– Не уголь, а угол. Угол, под которым рассматривать события. Точка тут ни при чем, товарищ Кряжин, и зря вы на меня сердитесь, право. Геометрию я знаю. Вот, выгляни во двор...
Иван Дмитриевич подошел к окну и бросил взгляд на тротуар.
– Что видишь?
– «Жигули» вижу, старик, восьмой модели. Водителя не разгляжу, крыша мешает, но вот через заднее стекло наблюдаю женщину со светлыми волосами.
Михеич похвалил и ткнул пальцем вверх.
– Там, на четвертом, сороковая квартира. Левее моей. В ней Верка Париж-Дакар живет. Как думаешь, Дмитрий, что она видит?
– А ничего она не видит. Крышу автомобильную зеленого цвета. И обе автомобильные панели: заднюю и переднюю.
– Истина! – обрадовался дед. – А в последнем подъезде, на первом этаже, живет товарищ Тимофеев, старший по дому. Скажи, товарищ Корягин, что Тимофеев видит?
«Товарищ Корягин» вынужден был признать, что Тимофеев, гляди он сейчас в окно, увидел бы водителя и то, что происходит в машине.

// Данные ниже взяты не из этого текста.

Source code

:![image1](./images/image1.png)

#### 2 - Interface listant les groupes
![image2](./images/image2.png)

– Вот об этом угле зрения я и говорю. Так что Верка все правильно говорила, только возраст мужика попутала и одежду. Но ей немудрено, в ее-то положении с возраста любого мужика по пять-десять годин скидывать начнешь.
– А при чем здесь Верка и ее положение? – Кряжин стал ощущать, что у него начинает ломить затылок. – И почему она вдруг «Париж-Дакар»?
Макар Макарович с видом старого кобеля почесал щеку, отчего скрежет щетины заглушил ходики, на которые он же просил не обращать внимания, и выдал:
– А потому, что она сегодня здесь, а завтра – там, и никто догнать не может, где она новым утром просыпается. То в сороковой, у себя, то у товарища Тимофеева, то у Коли Мартинсона на втором этаже. С мужем как рассталась в эпоху девальвации, так места себе найти и не может. Так что, если она видела, что в машине происходило, то, скорее всего, в ночь с одиннадцатого на двенадцатое июня она у товарища Тимофеева допоздна засиделась. Угол мне подсказывает, Дмитрий Иванович.
– А ты не фантазируешь, старик? – подозрительно прищурясь, поинтересовался Кряжин. – Насчет управдома с Веркой?
Цыкнув, Михеич распахнул руки, словно для объятий, и окинул Ивана Дмитриевича снисходительным взглядом.
– Я-то фантазирую? Я-то? Вот, расскажу одну историю («Только быстро», – предупредил Кряжин)... Минуту займет, не больше. Обещаю. Иногда я, Иваныч, тару по подъездам высматриваю. Вот, одиннадцатого утром, как сейчас помню, зашел я в соседний – пусто. В следующий – то же самое. А в последнем, где Тимофеев управляется делами дома, стоит четвертинка от «Фронтовой». Я прихватил ее, зырк! – а в замочной скважине у товарища Тимофеева бумажка торчит. Вообще-то, я, Дмитрий, такими делами не занимаюсь – противно. Но тут не удержался. Разворачиваю писулю, а там – «Буду вечером. На работу не звони, я на базе». И подпись – «В». Понял?